DESCRIPTION OF THE TASK
Among the lines below, restate word for word only those from the line with "svaigām sastāvdaļām un" through the line with "pavadīt laiku svaigā", with both end lines kept.
=== Begin Enclosure ===
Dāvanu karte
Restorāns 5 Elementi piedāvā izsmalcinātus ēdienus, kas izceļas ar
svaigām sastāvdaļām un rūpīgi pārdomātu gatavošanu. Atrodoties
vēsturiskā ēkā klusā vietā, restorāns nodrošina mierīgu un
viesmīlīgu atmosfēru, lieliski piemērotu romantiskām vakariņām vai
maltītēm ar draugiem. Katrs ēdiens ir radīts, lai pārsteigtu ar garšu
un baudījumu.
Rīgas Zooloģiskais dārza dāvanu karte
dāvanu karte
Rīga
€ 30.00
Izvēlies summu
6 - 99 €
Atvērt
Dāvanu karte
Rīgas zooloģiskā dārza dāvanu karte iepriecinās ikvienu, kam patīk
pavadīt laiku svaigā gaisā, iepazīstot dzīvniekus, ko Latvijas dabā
=== End Enclosure ===
=== Begin Enclosure ===
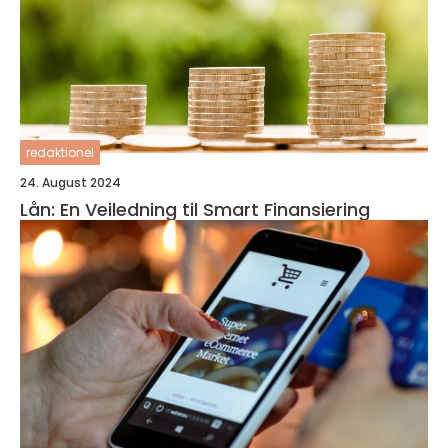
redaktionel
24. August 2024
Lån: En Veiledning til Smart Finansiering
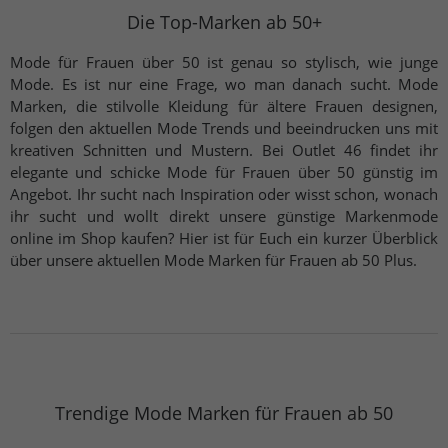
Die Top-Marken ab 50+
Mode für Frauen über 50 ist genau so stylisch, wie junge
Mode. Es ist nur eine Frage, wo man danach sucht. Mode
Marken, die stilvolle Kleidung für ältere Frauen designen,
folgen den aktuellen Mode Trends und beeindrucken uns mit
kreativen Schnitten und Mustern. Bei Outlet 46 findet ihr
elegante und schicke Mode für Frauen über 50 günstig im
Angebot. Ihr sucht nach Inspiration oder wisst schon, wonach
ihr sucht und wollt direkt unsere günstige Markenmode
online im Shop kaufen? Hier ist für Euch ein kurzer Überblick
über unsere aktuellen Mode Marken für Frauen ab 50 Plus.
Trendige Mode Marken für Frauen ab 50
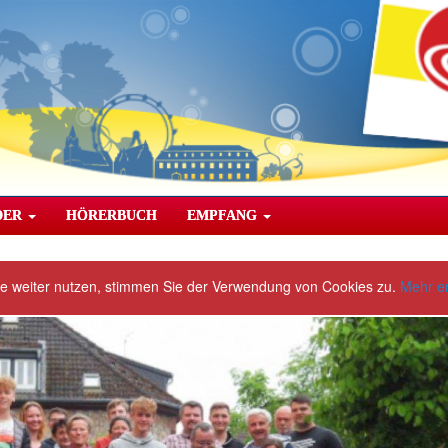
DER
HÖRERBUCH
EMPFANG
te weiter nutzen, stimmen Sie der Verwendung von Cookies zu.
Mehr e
=== End Enclosure ===
=== Begin Enclosure ===
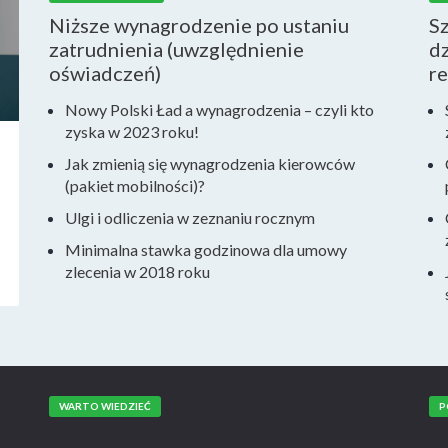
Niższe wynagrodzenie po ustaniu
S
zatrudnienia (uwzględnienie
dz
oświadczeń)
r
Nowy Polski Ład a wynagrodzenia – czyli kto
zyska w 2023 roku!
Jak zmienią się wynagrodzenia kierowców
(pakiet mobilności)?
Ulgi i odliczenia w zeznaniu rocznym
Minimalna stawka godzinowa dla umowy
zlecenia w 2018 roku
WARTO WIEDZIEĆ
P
=== End Enclosure ===
EXERCISE RESPONSE
svaigām sastāvdaļām un rūpīgi pārdomātu gatavošanu. Atrodoties
vēsturiskā ēkā klusā vietā, restorāns nodrošina mierīgu un
viesmīlīgu atmosfēru, lieliski piemērotu romantiskām vakariņām vai
maltītēm ar draugiem. Katrs ēdiens ir radīts, lai pārsteigtu ar garšu
un baudījumu.
Rīgas Zooloģiskais dārza dāvanu karte
dāvanu karte
Rīga
€ 30.00
Izvēlies summu
6 - 99 €
Atvērt
Dāvanu karte
Rīgas zooloģiskā dārza dāvanu karte iepriecinās ikvienu, kam patīk
pavadīt laiku svaigā gaisā, iepazīstot dzīvniekus, ko Latvijas dabā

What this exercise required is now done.